Love, Death and Hot Vampires
I’ve had nothing but disdain for the whole vampire craze. I just didn’t get it. What was all the fuss about??
I just found out.
Thanks to a brief viewing of my daughter’s newest obsession: a TV show called The Vampire Diaries.
What initially caught my attention was the cast. They’ve successfully assembled the most beautiful group of human beings I’ve ever seen. Call me late to the game. Apparently, every teenage girl in the world already knew this, but it was certainly news to me.
Reeled in by ultra-hot humans, I was then immobilized by the rapid flurry of hyper-dramatic events. Life and death, literally. (My abstinence from television might be revealing itself right about now.)
My daughter and I have, since that accidental glance, gone on several benders — watching episode after episode (Gosh, I love Netflix), until we had to pull ourselves away to eat, bathe or work. It felt excruciatingly difficult, like waking up after being drugged. (I’m guessing…)

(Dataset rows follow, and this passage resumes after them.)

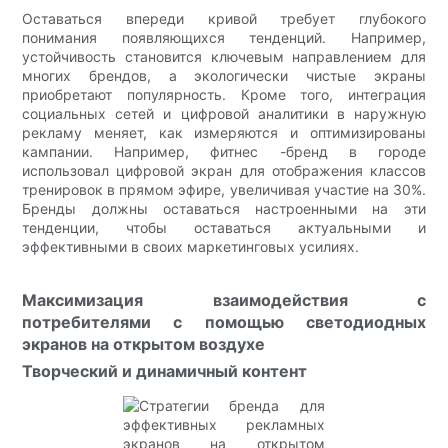
Оставаться впереди кривой требует глубокого
понимания появляющихся тенденций. Например,
устойчивость становится ключевым направлением для
многих брендов, а экологически чистые экраны
приобретают популярность. Кроме того, интеграция
социальных сетей и цифровой аналитики в наружную
рекламу меняет, как измеряются и оптимизированы
кампании. Например, фитнес -бренд в городе
использовал цифровой экран для отображения классов
тренировок в прямом эфире, увеличивая участие на 30%.
Бренды должны оставаться настроенными на эти
тенденции, чтобы оставаться актуальными и
эффективными в своих маркетинговых усилиях.
Максимизация взаимодействия с
потребителями с помощью светодиодных
экранов на открытом воздухе
Творческий и динамичный контент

The reactions to my big reveal are probably going in two directions:
A. OF COURSE YOU LOVE THIS SHOW! IT’S THE BEST EVER! WHAT TOOK YOU SO LONG??
B. Pascale, you may have officially lost your mind. For real, this time.
For those of you choosing option B, let me explain.
The show’s message aligns perfectly with my long-term practice of dis-identification with death.
[Brief side-note: I realize how weird that sounds. However, creating immunity around the fear of death is one of the most profound Buddhist practices, and creates a strikingly different perspective on life. Socrates taught that to practice dying was the highest form of wisdom. My favorite book about it: A Year to Live by Stephen Levine.]
Since the show is about vampires, there’s a lot of death. And a lot of re-birth. More than I’ve ever seen in any show. There’s a certain numbness that develops as characters die, come back and die again, etc.…
If you’ve encountered death in your life, perhaps you’ve realized how consuming it can be. The fear of death keeps many of us from living. Or living fully.
And the fear of another’s death can prevent us from being in true relationship. We end up clinging and grasping, instead of loving and honoring.
Yet… death is the only thing in life that is absolutely guaranteed. As one of my wise teachers likes to say, “No one gets out of here alive.”
Somehow, being witness to this medley of immortality and dying gives me perspective.
What’s worth dying for?
More importantly, what’s worth living for?
I vacillate between the understanding that forever is also an option for me (albeit not in an immortal, blood-drinking body) and the realization that this go-round is absolutely finite. It often makes choices more difficult.
It certainly creates a nearly endless stream of questions…
- What role does forever play in our lives?
- Can we honor our immortal souls, our temporary bodies, and the fragile nature of life itself, all at the same time? (It’s a brain teaser… I know.)
Aside from the all the steamy, passion-filled shenanigans, and the amazing eye candy, the themes in this teen-oriented sci-fi drama keep me thinking. And feeling.
And grateful I don’t currently have to sleep with a wooden stake under my pillow.